Now many of us have heard of Chaser, a border collie from Spartanburg, S.C., who understood 1,022 nouns. His owner was John Pilley, a scientist who studied canine cognition and trained his pet as part of his work. There was also a border collie named Rico who could identify 200 items. These dogs helped us reach the conclusion that dogs were extraordinarily intelligent and certainly smarter than cats. But had their partisanship colored the verdict of remarkable canine smarts on the part of owner-scientists?

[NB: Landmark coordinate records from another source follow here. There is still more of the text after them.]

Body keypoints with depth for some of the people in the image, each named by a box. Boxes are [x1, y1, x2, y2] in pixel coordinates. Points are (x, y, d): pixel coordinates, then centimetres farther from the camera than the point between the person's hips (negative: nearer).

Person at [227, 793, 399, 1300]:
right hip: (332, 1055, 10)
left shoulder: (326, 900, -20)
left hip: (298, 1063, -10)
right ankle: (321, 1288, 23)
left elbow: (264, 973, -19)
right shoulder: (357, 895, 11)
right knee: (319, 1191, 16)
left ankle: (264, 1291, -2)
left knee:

Currently there seems to be a study for every question, and this one is no exception. Stephen Lea, an emeritus professor in the psychology department of the University of Exeter in Devon, England, along with Britta Osthaus, a senior lecturer in the School of Psychology, Politics and Sociology at Canterbury Christ Church University in Kent, England, conducted one such study, according to a recent Laura Holson article in The New York Times. The results are published in the journal Learning & Behavior. In the interests of full disclosure, Lea confessed that he was a cat person. Nonetheless the scientists tried to impartially compare dog cognition with three similar groups: carnivores, social hunters and domestic animals. Among those selected were wolves, cats, chimpanzees, dolphins, horses and pigeons.

Here is what they found.

Dogs cannot use tools, unlike dolphins, New Caledonian crows and chimpanzees, which according to The Times, can harness plant stems to fish for termites. Homing pigeons are trained to fly home over great distances, and probably would be more trustworthy to travel on a 1,000-mile errand than a dog, Lea believes. Domestic animals, like horses, can also impress with their learned tasks and tricks. Dogs seem smart in part, Lea said, “because they like to be trained.” The same cannot always be said for cats.

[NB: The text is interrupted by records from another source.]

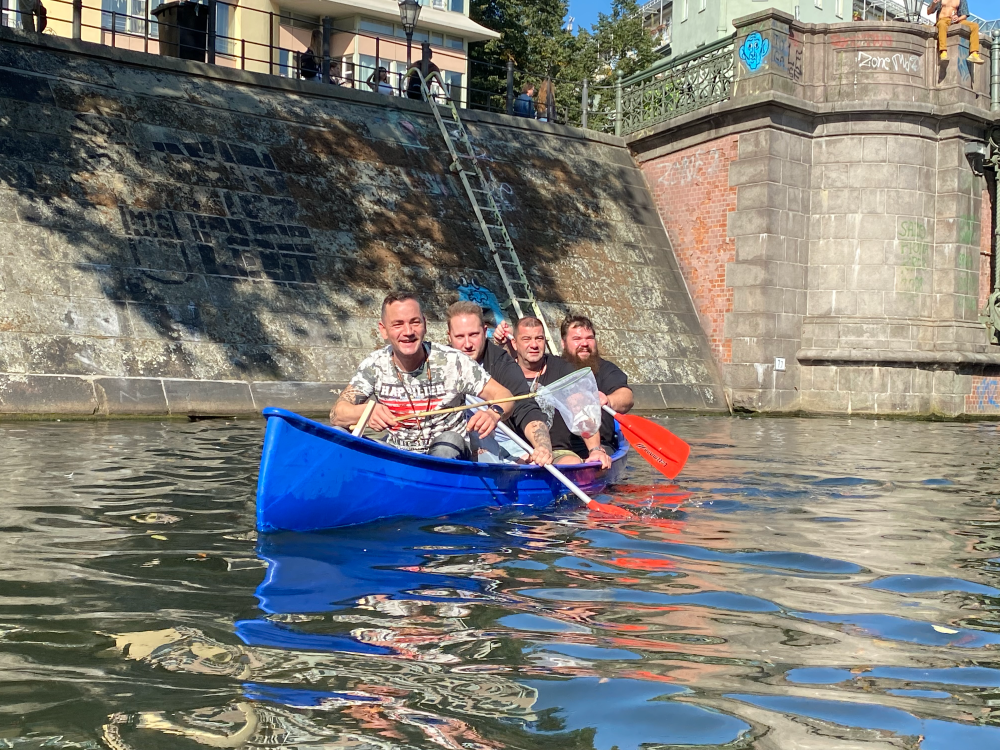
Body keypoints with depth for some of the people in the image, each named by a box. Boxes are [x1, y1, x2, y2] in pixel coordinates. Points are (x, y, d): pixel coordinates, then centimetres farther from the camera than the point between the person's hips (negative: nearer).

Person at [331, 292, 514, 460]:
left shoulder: (452, 362, -12)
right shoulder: (374, 366, -6)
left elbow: (504, 396, -11)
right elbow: (337, 414, -12)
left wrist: (494, 414, -37)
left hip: (448, 460, -1)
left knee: (448, 441, -36)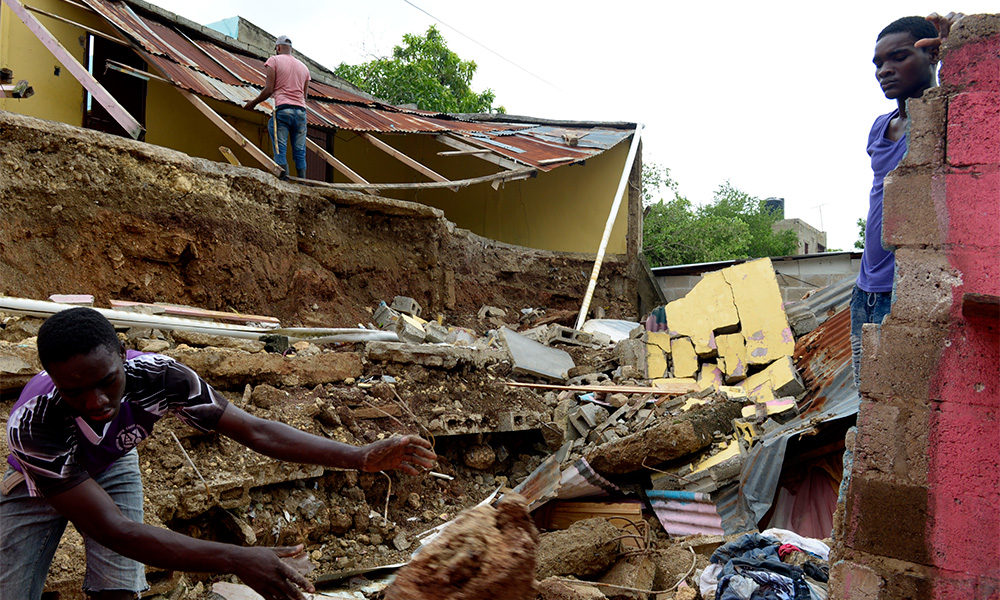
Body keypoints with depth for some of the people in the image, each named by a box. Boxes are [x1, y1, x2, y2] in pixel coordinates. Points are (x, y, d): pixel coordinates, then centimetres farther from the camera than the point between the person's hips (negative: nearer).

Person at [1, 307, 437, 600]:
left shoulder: (155, 376, -35)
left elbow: (254, 431, -30)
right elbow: (115, 531, -44)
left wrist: (361, 457, -39)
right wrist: (237, 561, -51)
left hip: (112, 468, 2)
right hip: (38, 484, -1)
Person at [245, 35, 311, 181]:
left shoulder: (274, 61, 6)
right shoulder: (304, 67, 21)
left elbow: (268, 90, -2)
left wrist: (253, 103, 10)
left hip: (282, 109, -5)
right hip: (301, 111, 5)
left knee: (280, 150, -6)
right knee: (300, 152, 4)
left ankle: (283, 178, -16)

In my dog-owning years, some 45 all together, I’ve loved and enjoyed the company of three golden retrievers and one royal (the largest) standard poodle. From this small sample, I would conclude that the poodle was the smartest. When I would sit on the sofa and read the newspaper, he would hop up on the cushion next to me, sitting upright as people and that breed do, and peer over my shoulder. I swear I think he was reading the paper, much as paperless people used to do to their paper-toting seatmates on subways before the arrival of the smartphone.

So all right, I am a bit partisan.

The conclusion that Lea’s study reaches is that dogs “are not smarter than they are supposed to be, given what they are.”

Clive Wynne, director of the Canine Science Collaboratory at Arizona State University in Tempe and a dog lover, recognizes merit in Lea’s study. He explains that Lea is not putting dogs down but rather putting them in their proper context. What Wynne touts about dogs is their outstanding capacity for affection.

Cats, I feel, are more aloof. So while Lea concludes that dogs are not particularly extraordinary, I would say that by being so affectionate toward humans, they have created the best possible lives for themselves. I once had a plumber working in my house who, eyeing my dog asleep on a pillow, told me, “In the next life I want to return as an American dog.”

Now if that doesn’t show superior intelligence on the part of dogs and their ability to earn that kind of existence, I’m not sure what could reveal a higher IQ. Certainly our elected officials are not nearly so endearing.